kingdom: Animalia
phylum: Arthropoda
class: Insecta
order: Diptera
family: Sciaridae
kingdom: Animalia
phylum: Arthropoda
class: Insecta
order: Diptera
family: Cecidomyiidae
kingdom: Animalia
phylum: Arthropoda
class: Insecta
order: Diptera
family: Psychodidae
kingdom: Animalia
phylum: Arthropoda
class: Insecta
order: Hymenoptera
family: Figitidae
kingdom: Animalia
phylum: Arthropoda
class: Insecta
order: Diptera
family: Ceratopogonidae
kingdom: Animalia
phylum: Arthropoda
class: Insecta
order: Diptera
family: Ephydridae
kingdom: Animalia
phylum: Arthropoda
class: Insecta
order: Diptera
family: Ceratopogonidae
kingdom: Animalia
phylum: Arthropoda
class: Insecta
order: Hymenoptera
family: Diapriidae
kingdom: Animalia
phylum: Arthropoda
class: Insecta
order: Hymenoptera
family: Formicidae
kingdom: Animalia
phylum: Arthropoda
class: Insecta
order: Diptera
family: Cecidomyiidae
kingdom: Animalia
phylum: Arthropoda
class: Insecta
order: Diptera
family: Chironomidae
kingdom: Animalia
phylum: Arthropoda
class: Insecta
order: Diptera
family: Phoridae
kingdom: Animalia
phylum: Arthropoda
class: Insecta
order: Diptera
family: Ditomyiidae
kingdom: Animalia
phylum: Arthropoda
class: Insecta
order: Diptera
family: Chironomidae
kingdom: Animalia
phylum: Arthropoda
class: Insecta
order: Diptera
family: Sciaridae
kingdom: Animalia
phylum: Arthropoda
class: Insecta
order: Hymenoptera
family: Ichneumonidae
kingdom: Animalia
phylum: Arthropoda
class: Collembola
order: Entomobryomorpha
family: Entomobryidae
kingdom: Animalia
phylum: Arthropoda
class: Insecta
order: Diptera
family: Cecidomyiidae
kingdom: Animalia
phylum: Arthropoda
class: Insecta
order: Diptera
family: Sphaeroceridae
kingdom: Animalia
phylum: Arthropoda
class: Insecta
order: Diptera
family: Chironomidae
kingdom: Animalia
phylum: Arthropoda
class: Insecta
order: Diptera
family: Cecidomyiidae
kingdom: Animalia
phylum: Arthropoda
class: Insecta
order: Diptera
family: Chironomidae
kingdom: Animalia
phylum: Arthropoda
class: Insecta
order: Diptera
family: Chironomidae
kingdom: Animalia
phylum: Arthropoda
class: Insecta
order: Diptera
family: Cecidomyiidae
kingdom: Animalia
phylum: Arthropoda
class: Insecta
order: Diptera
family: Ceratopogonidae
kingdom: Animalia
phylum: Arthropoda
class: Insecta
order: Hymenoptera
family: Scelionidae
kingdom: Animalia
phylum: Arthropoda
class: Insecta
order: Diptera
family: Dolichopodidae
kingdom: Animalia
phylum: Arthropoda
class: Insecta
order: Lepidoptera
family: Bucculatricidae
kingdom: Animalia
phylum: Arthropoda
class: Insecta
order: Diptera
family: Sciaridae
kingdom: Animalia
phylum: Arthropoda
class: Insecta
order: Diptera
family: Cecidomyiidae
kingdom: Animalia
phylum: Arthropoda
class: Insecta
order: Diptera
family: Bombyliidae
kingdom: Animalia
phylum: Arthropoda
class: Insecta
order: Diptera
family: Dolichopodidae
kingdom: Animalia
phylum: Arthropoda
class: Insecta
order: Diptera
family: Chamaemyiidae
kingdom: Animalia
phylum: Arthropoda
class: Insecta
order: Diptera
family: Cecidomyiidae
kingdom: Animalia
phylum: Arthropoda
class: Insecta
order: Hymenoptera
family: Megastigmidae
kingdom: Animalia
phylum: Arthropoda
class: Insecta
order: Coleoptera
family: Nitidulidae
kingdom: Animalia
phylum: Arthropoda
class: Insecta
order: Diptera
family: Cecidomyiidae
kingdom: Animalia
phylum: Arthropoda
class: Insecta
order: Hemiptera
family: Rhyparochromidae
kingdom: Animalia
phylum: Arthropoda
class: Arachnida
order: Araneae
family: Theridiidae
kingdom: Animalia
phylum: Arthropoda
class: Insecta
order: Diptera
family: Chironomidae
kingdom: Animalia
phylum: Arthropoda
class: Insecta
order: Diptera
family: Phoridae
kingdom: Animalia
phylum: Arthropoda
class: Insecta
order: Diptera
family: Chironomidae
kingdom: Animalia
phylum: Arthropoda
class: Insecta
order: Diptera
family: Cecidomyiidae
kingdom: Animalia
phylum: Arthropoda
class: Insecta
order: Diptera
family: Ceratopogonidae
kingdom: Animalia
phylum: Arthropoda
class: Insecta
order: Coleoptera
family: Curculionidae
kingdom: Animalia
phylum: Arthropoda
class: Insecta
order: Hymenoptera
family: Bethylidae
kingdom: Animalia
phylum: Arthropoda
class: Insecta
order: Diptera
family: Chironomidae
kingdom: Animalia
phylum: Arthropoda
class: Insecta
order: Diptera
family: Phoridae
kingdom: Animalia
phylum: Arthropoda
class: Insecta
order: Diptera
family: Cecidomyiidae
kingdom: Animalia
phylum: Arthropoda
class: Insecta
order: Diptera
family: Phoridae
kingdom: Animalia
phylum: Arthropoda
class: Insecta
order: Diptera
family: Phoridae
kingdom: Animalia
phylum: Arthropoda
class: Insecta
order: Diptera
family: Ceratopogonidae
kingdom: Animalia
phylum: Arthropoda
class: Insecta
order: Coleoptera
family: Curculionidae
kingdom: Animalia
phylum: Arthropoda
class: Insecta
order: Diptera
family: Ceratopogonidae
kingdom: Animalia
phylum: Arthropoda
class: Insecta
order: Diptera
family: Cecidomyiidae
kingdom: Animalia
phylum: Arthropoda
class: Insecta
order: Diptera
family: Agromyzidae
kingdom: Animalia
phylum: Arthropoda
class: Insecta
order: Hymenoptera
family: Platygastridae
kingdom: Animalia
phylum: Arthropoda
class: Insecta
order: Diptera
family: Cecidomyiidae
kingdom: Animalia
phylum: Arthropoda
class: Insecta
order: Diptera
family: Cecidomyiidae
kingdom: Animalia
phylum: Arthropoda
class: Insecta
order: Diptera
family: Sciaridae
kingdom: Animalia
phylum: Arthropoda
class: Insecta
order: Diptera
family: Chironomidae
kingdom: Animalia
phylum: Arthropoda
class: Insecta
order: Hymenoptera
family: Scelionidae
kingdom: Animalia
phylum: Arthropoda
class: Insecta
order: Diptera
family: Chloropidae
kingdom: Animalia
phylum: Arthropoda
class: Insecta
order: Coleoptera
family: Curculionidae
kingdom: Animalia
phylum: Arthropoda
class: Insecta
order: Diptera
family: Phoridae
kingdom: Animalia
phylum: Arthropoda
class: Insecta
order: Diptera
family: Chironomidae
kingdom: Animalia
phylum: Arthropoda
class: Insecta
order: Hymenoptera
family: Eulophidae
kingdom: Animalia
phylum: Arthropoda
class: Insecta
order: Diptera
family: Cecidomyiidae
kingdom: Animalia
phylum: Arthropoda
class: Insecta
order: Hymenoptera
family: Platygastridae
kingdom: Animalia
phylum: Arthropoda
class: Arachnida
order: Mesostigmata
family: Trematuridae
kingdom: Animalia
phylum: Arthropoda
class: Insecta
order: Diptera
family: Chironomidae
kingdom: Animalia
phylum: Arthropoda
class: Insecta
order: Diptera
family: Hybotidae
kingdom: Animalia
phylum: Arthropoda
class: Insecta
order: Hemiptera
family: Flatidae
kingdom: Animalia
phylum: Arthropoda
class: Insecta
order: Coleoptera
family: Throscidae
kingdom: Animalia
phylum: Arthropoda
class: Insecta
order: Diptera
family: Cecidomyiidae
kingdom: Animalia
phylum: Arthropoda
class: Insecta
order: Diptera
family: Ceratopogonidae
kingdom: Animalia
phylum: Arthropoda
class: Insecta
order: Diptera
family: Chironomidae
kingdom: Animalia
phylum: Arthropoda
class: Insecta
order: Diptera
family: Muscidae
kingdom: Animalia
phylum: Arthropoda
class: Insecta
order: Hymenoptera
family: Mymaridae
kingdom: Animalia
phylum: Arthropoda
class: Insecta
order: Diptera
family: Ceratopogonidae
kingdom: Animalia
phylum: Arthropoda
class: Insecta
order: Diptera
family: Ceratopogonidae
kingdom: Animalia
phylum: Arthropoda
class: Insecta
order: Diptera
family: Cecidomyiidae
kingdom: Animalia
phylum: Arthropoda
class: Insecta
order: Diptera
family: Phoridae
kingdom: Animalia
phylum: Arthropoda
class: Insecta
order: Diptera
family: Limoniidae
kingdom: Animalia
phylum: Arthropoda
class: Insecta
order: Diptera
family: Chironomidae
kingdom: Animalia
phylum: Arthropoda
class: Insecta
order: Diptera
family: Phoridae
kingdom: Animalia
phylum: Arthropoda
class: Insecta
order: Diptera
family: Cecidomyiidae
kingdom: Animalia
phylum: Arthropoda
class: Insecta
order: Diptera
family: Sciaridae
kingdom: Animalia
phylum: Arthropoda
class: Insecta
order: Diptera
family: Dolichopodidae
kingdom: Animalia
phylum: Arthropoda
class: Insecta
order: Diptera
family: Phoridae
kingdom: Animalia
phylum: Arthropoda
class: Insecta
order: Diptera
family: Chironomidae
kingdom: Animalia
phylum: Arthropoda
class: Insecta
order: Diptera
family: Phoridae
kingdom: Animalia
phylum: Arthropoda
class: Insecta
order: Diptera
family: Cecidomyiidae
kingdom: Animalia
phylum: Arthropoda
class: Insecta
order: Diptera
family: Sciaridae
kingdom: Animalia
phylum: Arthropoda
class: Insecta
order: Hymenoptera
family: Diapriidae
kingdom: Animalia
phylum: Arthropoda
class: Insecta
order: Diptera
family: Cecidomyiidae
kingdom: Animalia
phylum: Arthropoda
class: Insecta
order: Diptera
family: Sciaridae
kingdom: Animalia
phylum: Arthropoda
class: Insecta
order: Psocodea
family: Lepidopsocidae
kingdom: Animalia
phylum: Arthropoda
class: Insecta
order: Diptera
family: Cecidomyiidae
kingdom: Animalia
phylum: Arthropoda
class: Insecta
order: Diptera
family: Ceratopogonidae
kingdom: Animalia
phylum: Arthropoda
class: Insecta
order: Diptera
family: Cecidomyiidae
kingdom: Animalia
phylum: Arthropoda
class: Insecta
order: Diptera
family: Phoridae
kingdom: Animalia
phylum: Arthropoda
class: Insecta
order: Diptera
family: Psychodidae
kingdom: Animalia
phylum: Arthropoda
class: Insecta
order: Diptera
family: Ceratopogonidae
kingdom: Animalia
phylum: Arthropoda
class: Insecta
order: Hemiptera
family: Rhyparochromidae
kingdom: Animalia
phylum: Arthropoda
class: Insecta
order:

> **WHAT IS NEEDED**
Repeat word for word the stretch of the rows from their first line through the line that contains "family: Formicidae".

> **RESPONSE**
kingdom: Animalia
phylum: Arthropoda
class: Insecta
order: Diptera
family: Sciaridae
kingdom: Animalia
phylum: Arthropoda
class: Insecta
order: Diptera
family: Cecidomyiidae
kingdom: Animalia
phylum: Arthropoda
class: Insecta
order: Diptera
family: Psychodidae
kingdom: Animalia
phylum: Arthropoda
class: Insecta
order: Hymenoptera
family: Figitidae
kingdom: Animalia
phylum: Arthropoda
class: Insecta
order: Diptera
family: Ceratopogonidae
kingdom: Animalia
phylum: Arthropoda
class: Insecta
order: Diptera
family: Ephydridae
kingdom: Animalia
phylum: Arthropoda
class: Insecta
order: Diptera
family: Ceratopogonidae
kingdom: Animalia
phylum: Arthropoda
class: Insecta
order: Hymenoptera
family: Diapriidae
kingdom: Animalia
phylum: Arthropoda
class: Insecta
order: Hymenoptera
family: Formicidae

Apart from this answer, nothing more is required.